Two years later, his disease relapses with right cervical adenopathy and intra-abdominal adenopathy. He is treated with three cycles of ifosfamide/carboplatin/etoposide (ICE) and achieves a complete remission documented by FDG-PET/CT at the end of treatment. How would you treat this patient now?
A. No further therapy
B. Administer brentuximab vedotin every 3 weeks for six cycles
C. Consolidate with autologous stem cell transplantation (ASCT)
D. Consolidate with allogeneic stem cell transplantation (alloSCT)
Patients with inflammatory bowel disease are at risk for the development of primary sclerosing cholangitis which predisposes her to cholangiocarcinomas. These cancers occur most commonly in woman over the age of 50. Smoking has not been established as a risk factor for the development of cholangiocarcinomas and familial syndromes associated with biliary cancers are rare.
This patient has had a chemotherapy-sensitive relapse of classical Hodgkin lymphoma and now is in a second complete remission. Two randomized trials have demonstrated markedly superior PFS when such patients receive consolidation therapy with high-dose chemotherapy and ASCT compared with patients treated conservatively without transplantation. More recent data suggests that patients who are FDG-PET-negative after ICE or gemcitabine/vinorelbine/liposomal doxorubicin (GVD) chemotherapy and then receive consolidation therapy with ASCT have a long-term PFS as high as 75% to 80%. No study has shown improved outcomes with alloSCT compared to ASCT for HL, and alloSCT is associated with higher transplant-related morbidity and mortality, hence answer D is not a good choice.
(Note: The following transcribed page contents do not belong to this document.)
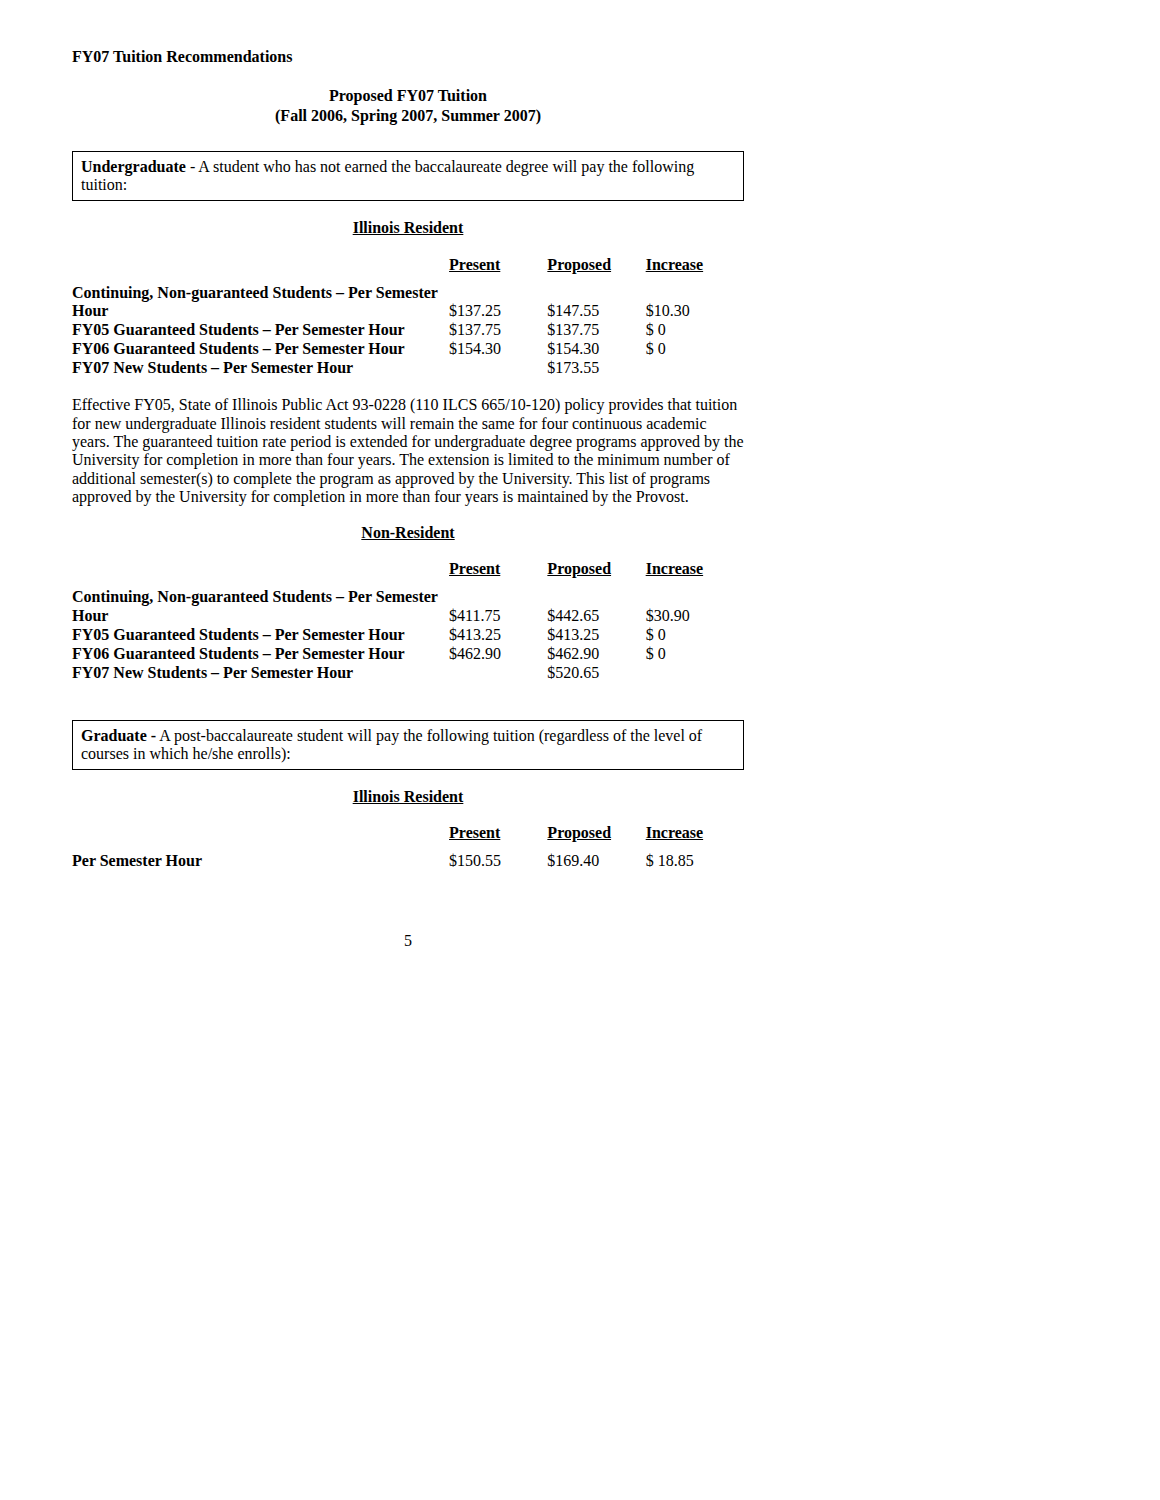FY07 Tuition Recommendations
Proposed FY07 Tuition
(Fall 2006, Spring 2007, Summer 2007)
Undergraduate - A student who has not earned the baccalaureate degree will pay the following tuition:
| | Illinois Resident |
| | Present | Proposed | Increase |
| --- | --- | --- | --- |
| Continuing, Non-guaranteed Students – Per Semester Hour | $137.25 | $147.55 | $10.30 |
| FY05 Guaranteed Students – Per Semester Hour | $137.75 | $137.75 | $ 0 |
| FY06 Guaranteed Students – Per Semester Hour | $154.30 | $154.30 | $ 0 |
| FY07 New Students – Per Semester Hour | | $173.55 | |
Effective FY05, State of Illinois Public Act 93-0228 (110 ILCS 665/10-120) policy provides that tuition for new undergraduate Illinois resident students will remain the same for four continuous academic years. The guaranteed tuition rate period is extended for undergraduate degree programs approved by the University for completion in more than four years. The extension is limited to the minimum number of additional semester(s) to complete the program as approved by the University. This list of programs approved by the University for completion in more than four years is maintained by the Provost.
Non-Resident
| | Present | Proposed | Increase |
| --- | --- | --- | --- |
| Continuing, Non-guaranteed Students – Per Semester Hour | $411.75 | $442.65 | $30.90 |
| FY05 Guaranteed Students – Per Semester Hour | $413.25 | $413.25 | $ 0 |
| FY06 Guaranteed Students – Per Semester Hour | $462.90 | $462.90 | $ 0 |
| FY07 New Students – Per Semester Hour | | $520.65 | |
Graduate - A post-baccalaureate student will pay the following tuition (regardless of the level of courses in which he/she enrolls):
| | Illinois Resident |
| | Present | Proposed | Increase |
| --- | --- | --- | --- |
| Per Semester Hour | $150.55 | $169.40 | $ 18.85 |
5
Brentuximab vedotin is a very exciting new anti-CD30 targeted antibody-drug conjugate that is approved for patients who have disease relapse following ASCT or who are not transplant candidates, but no randomized trials have yet been conducted to suggest it can displace the current standard of care (ASCT) for this population of patients.
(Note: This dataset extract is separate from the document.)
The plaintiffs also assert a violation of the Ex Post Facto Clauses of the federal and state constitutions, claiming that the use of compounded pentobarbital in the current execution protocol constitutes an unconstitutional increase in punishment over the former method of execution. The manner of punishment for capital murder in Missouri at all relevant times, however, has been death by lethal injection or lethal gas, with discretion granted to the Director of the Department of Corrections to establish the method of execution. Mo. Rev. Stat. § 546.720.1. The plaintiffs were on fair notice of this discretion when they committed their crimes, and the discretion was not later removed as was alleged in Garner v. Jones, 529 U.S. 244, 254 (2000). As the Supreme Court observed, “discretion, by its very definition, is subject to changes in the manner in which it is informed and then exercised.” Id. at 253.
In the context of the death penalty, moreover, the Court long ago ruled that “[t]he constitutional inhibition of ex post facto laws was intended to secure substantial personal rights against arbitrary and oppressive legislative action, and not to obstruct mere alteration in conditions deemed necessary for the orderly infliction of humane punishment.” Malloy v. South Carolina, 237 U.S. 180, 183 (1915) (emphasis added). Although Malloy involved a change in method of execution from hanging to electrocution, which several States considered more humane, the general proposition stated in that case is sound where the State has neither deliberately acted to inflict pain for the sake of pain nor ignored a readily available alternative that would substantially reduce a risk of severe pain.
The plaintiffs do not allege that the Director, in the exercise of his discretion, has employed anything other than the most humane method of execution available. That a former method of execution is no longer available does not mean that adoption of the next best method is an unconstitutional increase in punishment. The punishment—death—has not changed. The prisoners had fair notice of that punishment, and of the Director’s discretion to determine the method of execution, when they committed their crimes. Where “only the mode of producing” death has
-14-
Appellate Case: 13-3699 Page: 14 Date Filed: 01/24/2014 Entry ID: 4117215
Schmitz N, Pfistner B, Sextro M, et al. Aggressive conventional chemotherapy compared with high-dose chemotherapy with autologous haemopoietic stem-cell transplantation for relapsed chemosensitive Hodgkin’s disease: a randomised trial. Lancet. 2002;359:2065-2071. PMID: 12086759.
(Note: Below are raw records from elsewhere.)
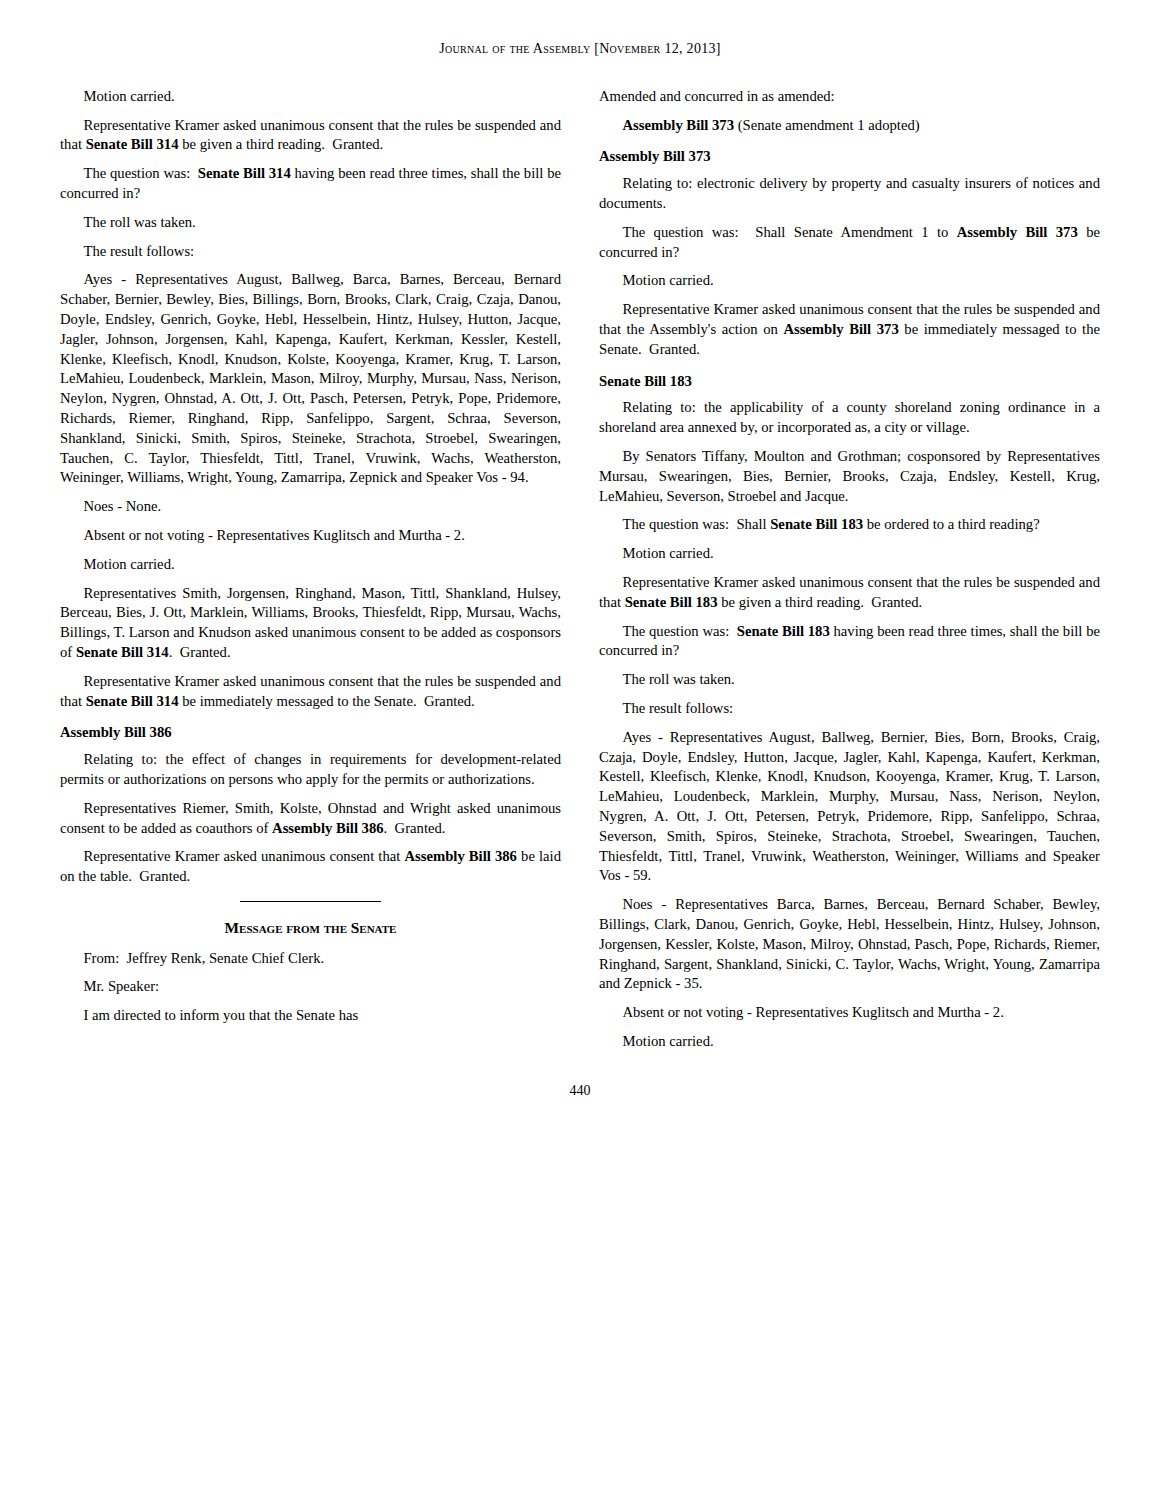Journal of the Assembly [November 12, 2013]
Motion carried.
Representative Kramer asked unanimous consent that the rules be suspended and that Senate Bill 314 be given a third reading. Granted.
The question was: Senate Bill 314 having been read three times, shall the bill be concurred in?
The roll was taken.
The result follows:
Ayes - Representatives August, Ballweg, Barca, Barnes, Berceau, Bernard Schaber, Bernier, Bewley, Bies, Billings, Born, Brooks, Clark, Craig, Czaja, Danou, Doyle, Endsley, Genrich, Goyke, Hebl, Hesselbein, Hintz, Hulsey, Hutton, Jacque, Jagler, Johnson, Jorgensen, Kahl, Kapenga, Kaufert, Kerkman, Kessler, Kestell, Klenke, Kleefisch, Knodl, Knudson, Kolste, Kooyenga, Kramer, Krug, T. Larson, LeMahieu, Loudenbeck, Marklein, Mason, Milroy, Murphy, Mursau, Nass, Nerison, Neylon, Nygren, Ohnstad, A. Ott, J. Ott, Pasch, Petersen, Petryk, Pope, Pridemore, Richards, Riemer, Ringhand, Ripp, Sanfelippo, Sargent, Schraa, Severson, Shankland, Sinicki, Smith, Spiros, Steineke, Strachota, Stroebel, Swearingen, Tauchen, C. Taylor, Thiesfeldt, Tittl, Tranel, Vruwink, Wachs, Weatherston, Weininger, Williams, Wright, Young, Zamarripa, Zepnick and Speaker Vos - 94.
Noes - None.
Absent or not voting - Representatives Kuglitsch and Murtha - 2.
Motion carried.
Representatives Smith, Jorgensen, Ringhand, Mason, Tittl, Shankland, Hulsey, Berceau, Bies, J. Ott, Marklein, Williams, Brooks, Thiesfeldt, Ripp, Mursau, Wachs, Billings, T. Larson and Knudson asked unanimous consent to be added as cosponsors of Senate Bill 314. Granted.
Representative Kramer asked unanimous consent that the rules be suspended and that Senate Bill 314 be immediately messaged to the Senate. Granted.
Assembly Bill 386
Relating to: the effect of changes in requirements for development-related permits or authorizations on persons who apply for the permits or authorizations.
Representatives Riemer, Smith, Kolste, Ohnstad and Wright asked unanimous consent to be added as coauthors of Assembly Bill 386. Granted.
Representative Kramer asked unanimous consent that Assembly Bill 386 be laid on the table. Granted.
Message from the Senate
From: Jeffrey Renk, Senate Chief Clerk.
Mr. Speaker:
I am directed to inform you that the Senate has
Amended and concurred in as amended:
Assembly Bill 373 (Senate amendment 1 adopted)
Assembly Bill 373
Relating to: electronic delivery by property and casualty insurers of notices and documents.
The question was: Shall Senate Amendment 1 to Assembly Bill 373 be concurred in?
Motion carried.
Representative Kramer asked unanimous consent that the rules be suspended and that the Assembly's action on Assembly Bill 373 be immediately messaged to the Senate. Granted.
Senate Bill 183
Relating to: the applicability of a county shoreland zoning ordinance in a shoreland area annexed by, or incorporated as, a city or village.
By Senators Tiffany, Moulton and Grothman; cosponsored by Representatives Mursau, Swearingen, Bies, Bernier, Brooks, Czaja, Endsley, Kestell, Krug, LeMahieu, Severson, Stroebel and Jacque.
The question was: Shall Senate Bill 183 be ordered to a third reading?
Motion carried.
Representative Kramer asked unanimous consent that the rules be suspended and that Senate Bill 183 be given a third reading. Granted.
The question was: Senate Bill 183 having been read three times, shall the bill be concurred in?
The roll was taken.
The result follows:
Ayes - Representatives August, Ballweg, Bernier, Bies, Born, Brooks, Craig, Czaja, Doyle, Endsley, Hutton, Jacque, Jagler, Kahl, Kapenga, Kaufert, Kerkman, Kestell, Kleefisch, Klenke, Knodl, Knudson, Kooyenga, Kramer, Krug, T. Larson, LeMahieu, Loudenbeck, Marklein, Murphy, Mursau, Nass, Nerison, Neylon, Nygren, A. Ott, J. Ott, Petersen, Petryk, Pridemore, Ripp, Sanfelippo, Schraa, Severson, Smith, Spiros, Steineke, Strachota, Stroebel, Swearingen, Tauchen, Thiesfeldt, Tittl, Tranel, Vruwink, Weatherston, Weininger, Williams and Speaker Vos - 59.
Noes - Representatives Barca, Barnes, Berceau, Bernard Schaber, Bewley, Billings, Clark, Danou, Genrich, Goyke, Hebl, Hesselbein, Hintz, Hulsey, Johnson, Jorgensen, Kessler, Kolste, Mason, Milroy, Ohnstad, Pasch, Pope, Richards, Riemer, Ringhand, Sargent, Shankland, Sinicki, C. Taylor, Wachs, Wright, Young, Zamarripa and Zepnick - 35.
Absent or not voting - Representatives Kuglitsch and Murtha - 2.
Motion carried.
440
Linch DC, Winfield D, Goldstone AH, et al. Dose intensification with autologous bone-marrow transplantation in relapsed and resistant Hodgkin’s disease: results of a BNLI randomised trial. Lancet. 1993;341:1051-1054. PMID: 8096958.
Moskowitz CH, Matasar MJ, Zelenetz AD, et al. Normalization of pre-ASCT, FDG-PET imaging with second-line, noncross-resistant, chemotherapy programs improves event-free survival in patients with Hodgkin lymphoma. Blood. 2012;119:1665-1670. PMID: 22184409.
Younes A, Gopal AK, Smith SE, et al. Results of a pivotal phase II study of brentuximab vedotin for patients with relapsed or refractory Hodgkin’s lymphoma. J Clin Oncol. 2012;30:2183-2189. PMID: 22454421.